Segment Start: TEXT

We next derive the analytical formulae for the DD distribution in two widely-used network models. These formulae will express DD distribution as a sum for Erdös–Rényi (ER) random graphs²⁵ and Barabási–Albert (BA) scale-free networks⁸. Thereafter, we present our analytical calculations unravelling the connection between DD, LNA and GA in undirected networks.

DD distribution for Erdös–Rényi model

In an ER random graph, G(n, p), where n is the number of vertices and p is the probability that an edge exists between any pair of vertices, the degrees of two neighbouring vertices are uncorrelated except for the edge that is connecting them. Therefore, the relevant quantity is the excess degree of a vertex and we denote its probability distribution by $q_{k} := Pr({\text {exdeg}}(v)=k) = Pr({\text {deg}}(v)=k+1)$. For a pair of vertices v and u connected via an edge $\{v,u\}$, we then have the identity²⁶

$$\begin{aligned} Pr({\text {deg}}(v)=k, {\text {deg}}(u)=l ~ | ~ \{v, u\} \in E) ~&= ~ q_{k-1} \ q_{l-1}. \end{aligned}$$

(8)

The above relation holds since, conditional on the existence of an edge between two vertices, their excess degree distributions are independent. For given degree and excess degree distributions in G(n, p)²³, Eqs. (7) and (8) imply

$$\begin{aligned} P_{\daleth }(d) ~&= ~ \sum _{|k - l| = d} q_{k-1} \ q_{l-1} \nonumber \\&= ~ \sum _{|k - l| = d} B_{k-1}^{n-2} \ B_{l-1}^{n-2} \ p^{k+l-2} \ {(1-p)}^{2n-2-(k+l)} \nonumber \\&= ~ (2 - \delta _{d, 0}) \ p^{d-2} \ (1-p)^{2(n-1)-d} ~ \sum _{l = 1}^{n-1-d} \ B_{d+l-1}^{n-2} \ B_{l-1}^{n-2} \ \left( \frac{p}{1-p} \right) ^{2l} \end{aligned}$$

(9)

Segment End: TEXT

STUDY QUESTIONS
• a. Restate the network models text starting at "We next derive" and ending at "in undirected networks.", with "network models" swapped for "graph models".
• b. In the text on network models, what does p stand for in the ER random graph G(n, p)?

Segment Start: RECORDS

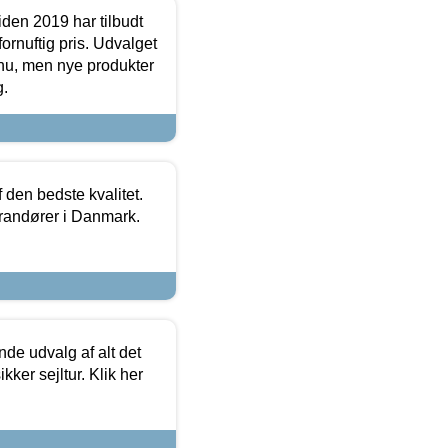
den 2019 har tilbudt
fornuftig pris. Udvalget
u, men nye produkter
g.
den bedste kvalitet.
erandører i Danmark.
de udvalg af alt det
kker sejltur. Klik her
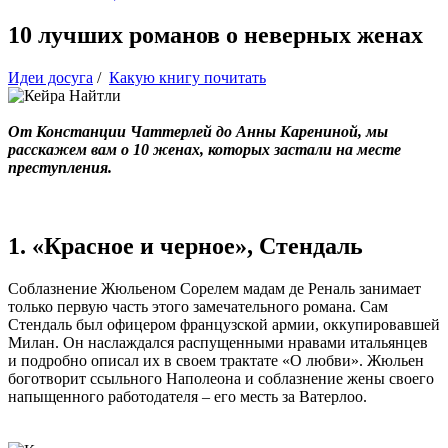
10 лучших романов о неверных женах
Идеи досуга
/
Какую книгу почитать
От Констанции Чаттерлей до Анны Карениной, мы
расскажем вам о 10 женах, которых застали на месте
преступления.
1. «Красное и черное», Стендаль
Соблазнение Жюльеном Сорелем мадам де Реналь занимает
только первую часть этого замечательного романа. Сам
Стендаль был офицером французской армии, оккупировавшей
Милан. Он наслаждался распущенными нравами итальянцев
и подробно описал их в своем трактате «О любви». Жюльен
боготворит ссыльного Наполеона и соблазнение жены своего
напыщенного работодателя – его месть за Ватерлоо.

Segment End: RECORDS

EXPECTED RESPONSES
• a.
We next derive the analytical formulae for the DD distribution in two widely-used graph models. These formulae will express DD distribution as a sum for Erdös–Rényi (ER) random graphs²⁵ and Barabási–Albert (BA) scale-free networks⁸. Thereafter, we present our analytical calculations unravelling the connection between DD, LNA and GA in undirected networks.

• b. The probability that an edge exists between any pair of vertices.